Dans le district ultra moderne de Kangbashi, à Ordos, les longues routes droites sont inanimées et les tours résidentielles sont pratiquement vides. La nouvelle ville d’Ordos, à quelque 30 km de l’ancienne, était sensée accueillir 1 million d’habitants. Mais personne n’y vit. La ville fantôme est une conséquence radicale du marché immobilier chinois qui croît à une vitesse fulgurante.

Ici, près des steppes arides de la Mongolie intérieure, à l’endroit où est né Genghis Khan, des investisseurs gagnent des millions de yuans grâce à l’industrie houillère. La province est d’ailleurs la plus importante productrice de houille. Cherchant une façon d’investir leur argent, les nouveaux riches d’Ordos ont été encouragés à dépenser localement et à construire une nouvelle ville.

Les investisseurs ont donc enrichi des promoteurs immobiliers avec qui même les grandes banques ne feraient pas affaires. Entre-temps, le gouvernement chinois a empêché les propriétaires d’acheter une troisième demeure afin de contenir la spéculation dans le pays. Résultat? Une foule de nouveaux développements immobiliers sont vides. «Pourquoi je travaillerais ici? demande un chauffeur de taxi. Il n’y pas d’emplois, pas d’entreprises, pas d’usines. Il n’y a que des employés du gouvernement qui se promènent dans des voitures luxueuses.»

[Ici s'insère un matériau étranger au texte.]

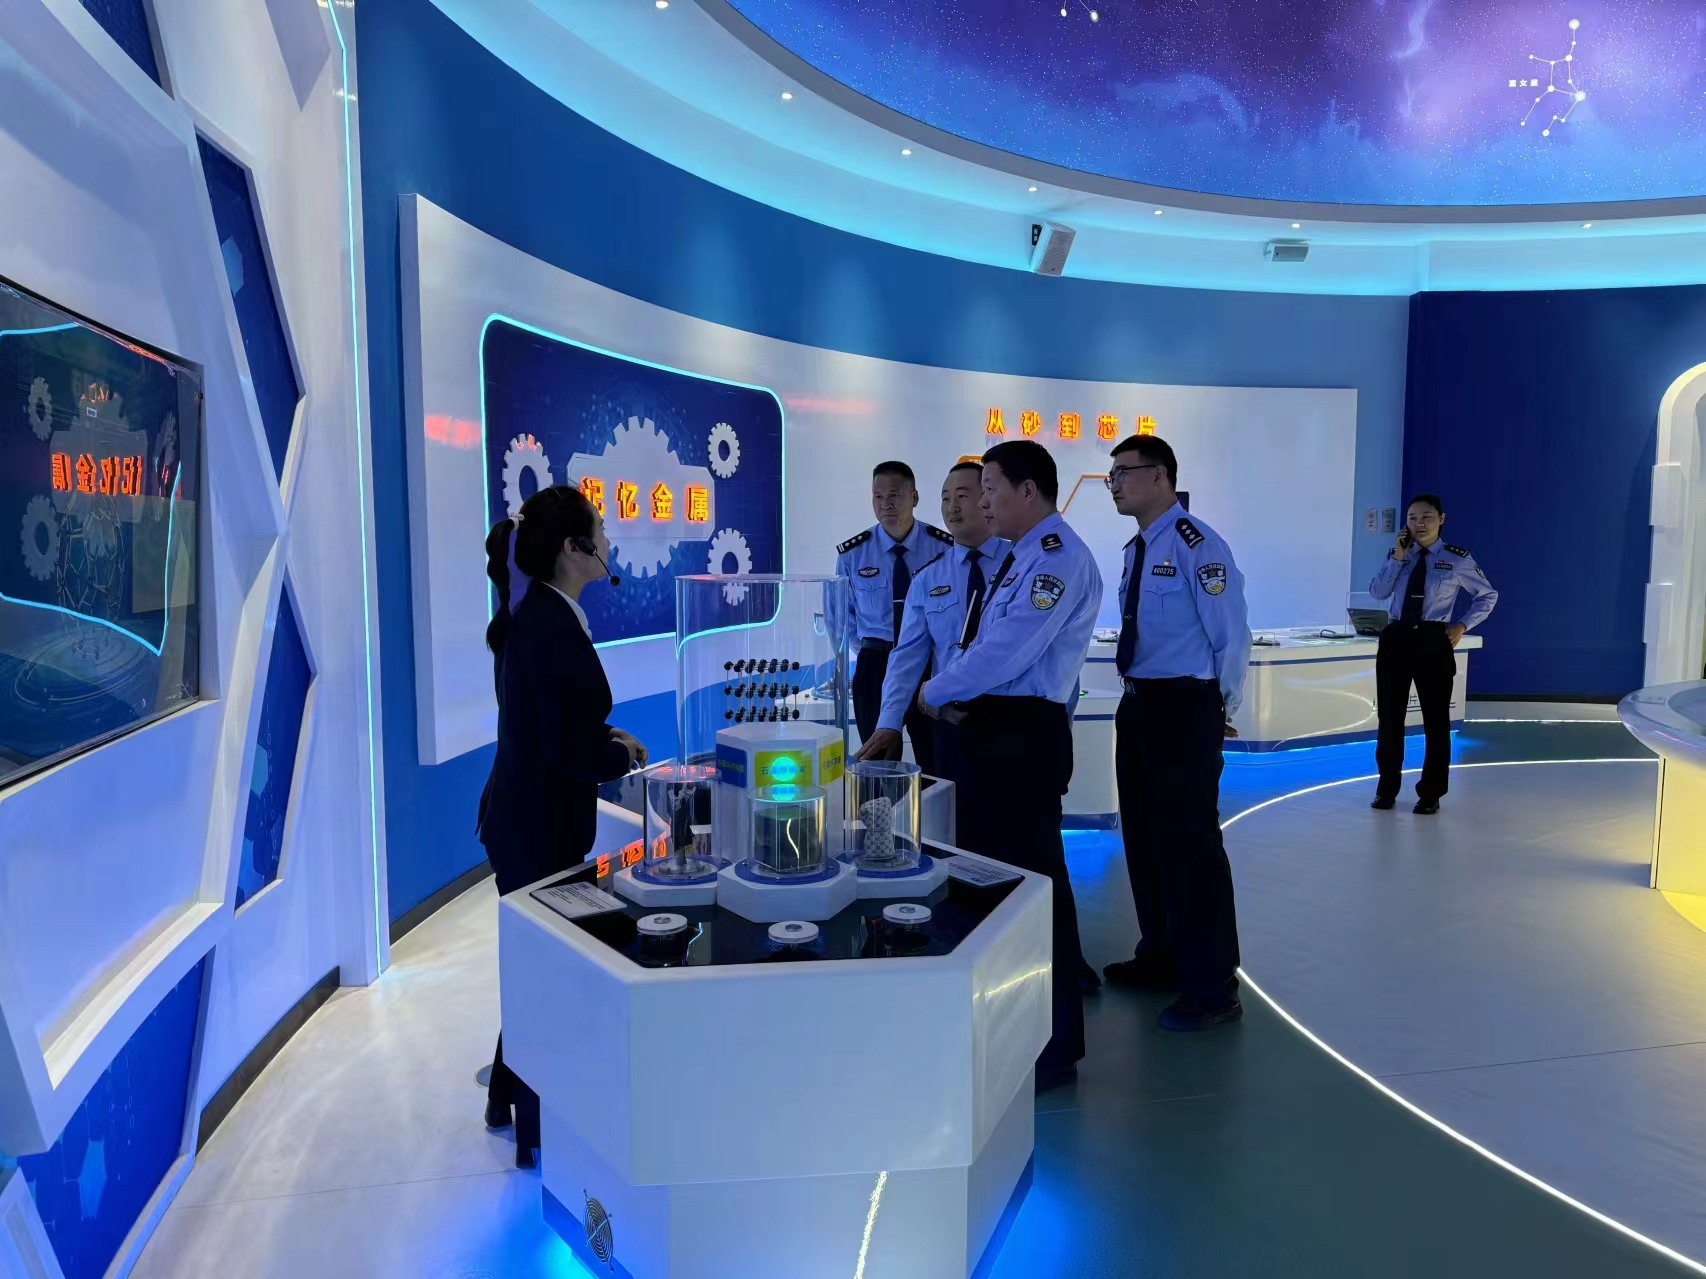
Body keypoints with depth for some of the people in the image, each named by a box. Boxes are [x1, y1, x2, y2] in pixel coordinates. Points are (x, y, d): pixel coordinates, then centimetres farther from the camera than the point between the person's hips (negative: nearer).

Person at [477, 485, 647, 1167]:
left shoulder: (530, 616, 6)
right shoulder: (554, 629, -25)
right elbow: (567, 753, -25)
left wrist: (605, 739, 7)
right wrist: (622, 755, -8)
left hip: (521, 818, 10)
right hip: (539, 828, -10)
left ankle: (508, 1096, 42)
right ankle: (540, 1132, 22)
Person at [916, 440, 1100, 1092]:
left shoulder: (1058, 557, -15)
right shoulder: (1015, 560, 17)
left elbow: (1006, 651, -22)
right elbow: (975, 642, 18)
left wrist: (937, 692, -10)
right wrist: (952, 692, -1)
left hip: (1023, 736, -10)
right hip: (988, 730, 10)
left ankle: (1054, 1047, 15)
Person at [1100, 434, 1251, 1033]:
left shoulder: (1197, 546, -16)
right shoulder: (1136, 550, 11)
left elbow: (1231, 637, -12)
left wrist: (1218, 710, -1)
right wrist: (1142, 700, 17)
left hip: (1185, 711, -9)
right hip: (1138, 707, 9)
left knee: (1189, 845, -2)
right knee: (1144, 839, 18)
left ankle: (1212, 989, 13)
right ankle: (1161, 958, 36)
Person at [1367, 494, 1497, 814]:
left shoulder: (1458, 559, 0)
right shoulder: (1397, 555, 7)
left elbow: (1488, 595, 9)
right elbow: (1377, 591, -7)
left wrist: (1462, 625, -1)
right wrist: (1398, 556, -12)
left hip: (1433, 641, -2)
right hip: (1395, 639, 2)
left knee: (1436, 719, 6)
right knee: (1390, 717, 7)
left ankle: (1430, 794, 17)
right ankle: (1387, 789, 20)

L’administration de la ville tente tant bien que mal d’attirer des familles dans le secteur et engage les meilleurs professeurs comme appât. «Mais les parents ne viennent pas, indique Qing Liming, un professeur d’anglais nouvellement employé. Ils n’envoient que leurs enfants pour qu’ils y étudient.»

Elle a donc décidé d’en profiter. Elle pait sa maison 50 000 yuans (8 000 $) par année, mais elle charge 1 700 yuans par mois aux étudiants qui habitent l’endroit. Ils sont 23. Mme Liming touche près de 400 000 yuans (60 000 $) de profit par année en transformant sa maison en dortoir.

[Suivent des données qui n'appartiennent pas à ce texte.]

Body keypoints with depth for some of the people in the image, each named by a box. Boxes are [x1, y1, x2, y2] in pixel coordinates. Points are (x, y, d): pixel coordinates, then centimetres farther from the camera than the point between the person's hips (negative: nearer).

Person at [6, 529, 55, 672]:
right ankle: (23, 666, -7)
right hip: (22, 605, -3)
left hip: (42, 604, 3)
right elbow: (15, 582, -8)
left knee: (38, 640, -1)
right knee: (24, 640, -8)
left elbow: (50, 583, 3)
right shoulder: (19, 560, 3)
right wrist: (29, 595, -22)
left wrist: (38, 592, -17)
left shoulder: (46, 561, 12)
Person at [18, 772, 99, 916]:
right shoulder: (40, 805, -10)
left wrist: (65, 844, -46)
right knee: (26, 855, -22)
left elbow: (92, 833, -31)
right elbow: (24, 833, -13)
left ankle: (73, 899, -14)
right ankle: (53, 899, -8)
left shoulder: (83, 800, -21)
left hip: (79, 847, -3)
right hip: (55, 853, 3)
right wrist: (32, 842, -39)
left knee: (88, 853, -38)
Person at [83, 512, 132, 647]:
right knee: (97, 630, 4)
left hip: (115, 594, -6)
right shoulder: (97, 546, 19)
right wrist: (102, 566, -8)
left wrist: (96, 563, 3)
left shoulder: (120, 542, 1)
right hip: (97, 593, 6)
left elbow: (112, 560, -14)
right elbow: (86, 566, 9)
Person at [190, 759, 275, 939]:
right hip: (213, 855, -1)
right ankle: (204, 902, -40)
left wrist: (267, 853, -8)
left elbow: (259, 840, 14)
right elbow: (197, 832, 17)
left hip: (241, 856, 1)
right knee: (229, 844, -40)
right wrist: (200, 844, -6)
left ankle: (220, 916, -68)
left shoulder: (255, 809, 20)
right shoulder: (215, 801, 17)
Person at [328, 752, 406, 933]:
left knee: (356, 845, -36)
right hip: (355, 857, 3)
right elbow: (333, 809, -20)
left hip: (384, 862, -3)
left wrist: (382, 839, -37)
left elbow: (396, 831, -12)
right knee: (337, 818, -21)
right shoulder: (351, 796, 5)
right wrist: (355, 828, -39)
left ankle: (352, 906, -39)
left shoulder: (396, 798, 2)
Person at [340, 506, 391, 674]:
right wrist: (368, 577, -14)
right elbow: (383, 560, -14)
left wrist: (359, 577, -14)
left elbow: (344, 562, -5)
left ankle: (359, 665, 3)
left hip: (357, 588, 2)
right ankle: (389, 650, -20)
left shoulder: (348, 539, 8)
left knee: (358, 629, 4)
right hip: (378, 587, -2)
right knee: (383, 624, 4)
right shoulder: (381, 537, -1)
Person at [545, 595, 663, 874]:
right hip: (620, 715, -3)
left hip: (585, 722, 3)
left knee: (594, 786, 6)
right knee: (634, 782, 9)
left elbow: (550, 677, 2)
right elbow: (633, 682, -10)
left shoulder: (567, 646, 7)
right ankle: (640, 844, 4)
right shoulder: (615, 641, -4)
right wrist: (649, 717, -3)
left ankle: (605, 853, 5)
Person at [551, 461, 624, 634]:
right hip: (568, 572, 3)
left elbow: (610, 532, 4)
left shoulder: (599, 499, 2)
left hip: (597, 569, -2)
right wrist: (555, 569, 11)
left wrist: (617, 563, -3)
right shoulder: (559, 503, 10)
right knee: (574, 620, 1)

En marchant dans Ordos, on ne peut s’empêcher de réaliser l’influence occidentale. «Nous avons copié le design de l’architecture occidentale, mais ce n’est pas suffisant pour attirer les gens ici, regrette un agent. Si vous payez cash, vous avez un rabais de 50 %», poursuit-il.

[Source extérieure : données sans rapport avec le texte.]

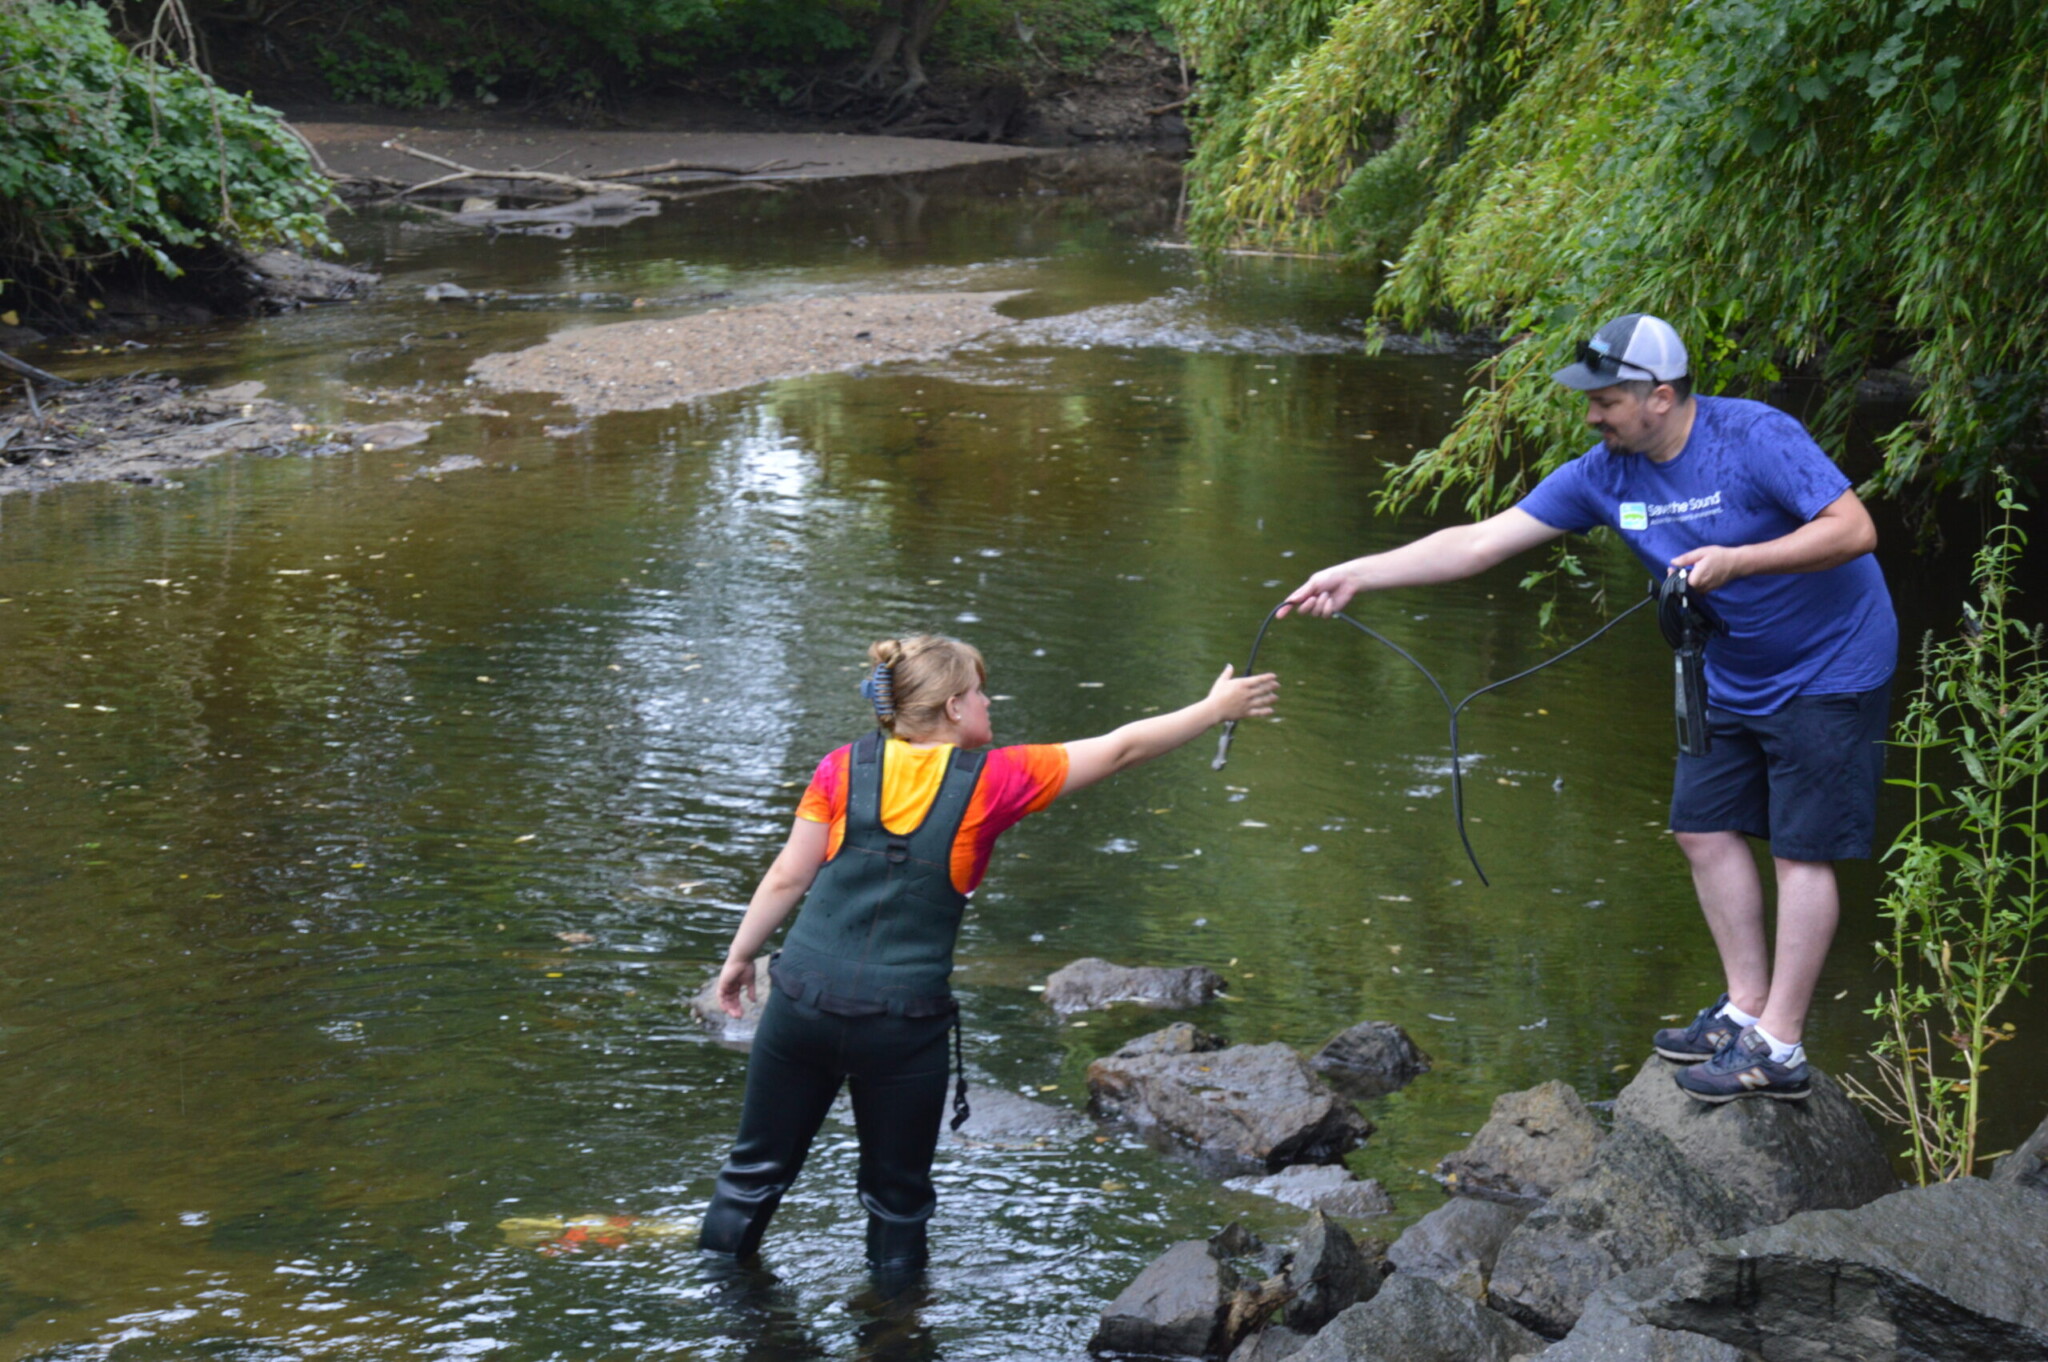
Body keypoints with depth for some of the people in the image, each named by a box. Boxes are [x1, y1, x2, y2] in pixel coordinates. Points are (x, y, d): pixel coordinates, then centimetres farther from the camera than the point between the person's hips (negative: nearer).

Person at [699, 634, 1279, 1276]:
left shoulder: (845, 768, 0)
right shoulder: (991, 782, -5)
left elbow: (787, 876, 2)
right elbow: (1121, 748, 2)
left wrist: (740, 955, 15)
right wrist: (1215, 709, 13)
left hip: (803, 1000, 3)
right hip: (903, 1022, -3)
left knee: (757, 1169, 16)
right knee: (898, 1194, 15)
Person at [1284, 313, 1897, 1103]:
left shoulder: (1756, 439, -25)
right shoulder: (1604, 474, -6)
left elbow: (1854, 529, -29)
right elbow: (1482, 542, -7)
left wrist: (1736, 559, -37)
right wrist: (1358, 575, -13)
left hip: (1826, 674, -8)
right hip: (1732, 676, 8)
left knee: (1802, 851, -6)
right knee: (1705, 830, 9)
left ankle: (1778, 1047, -2)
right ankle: (1746, 1009, 20)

Malgré ses allures occidentales, Ordos possède un caractère très autoritaire. Un style qui ne séduit pas vraiment. Le bâtiment qui abrite le journal local et le département de la Propagande sont sis juste devant les bureaux principaux du gouvernement. Dans le même secteur : des statues monumentales en l’honneur du guerrier mongol Genghis Khan.

Non loin de là, une artère culturelle comprend une maison d’opéra abandonnée (surnommée la «crotte de chien» à cause de sa forme et de sa couleur), une bibliothèque qui ressemble à des livres géants, un théâtre qui n’est ouvert que pour les employés du gouvernement, une douzaine de statues en or et un lac artificiel non durable. Pas surprenant que les habitants ne peuvent utiliser l’eau du robinet que cinq jours sur sept. «L’été prochain, vous pourrez apprécier ici le plus important spectacle de fontaines de l’Asie», indique pourtant Cecily Huang, du bureau de tourisme d’Ordos.

Trouver refuge… en prison

Plusieurs journaux chinois parlent des tentatives désespérées des promoteurs immobiliers de se débarrasser des investisseurs de la houille qui aimeraient bien revoir la couleur de leur argent. Les médias locaux ont même rapporté que des débiteurs sont délibérément passés en voiture, en état d’ébriété, devant les postes de police. La raison? Passer quelques jours derrière les barreaux pour éviter les créditeurs! D’autres ont choisi de quitter le pays ou même de se suicider.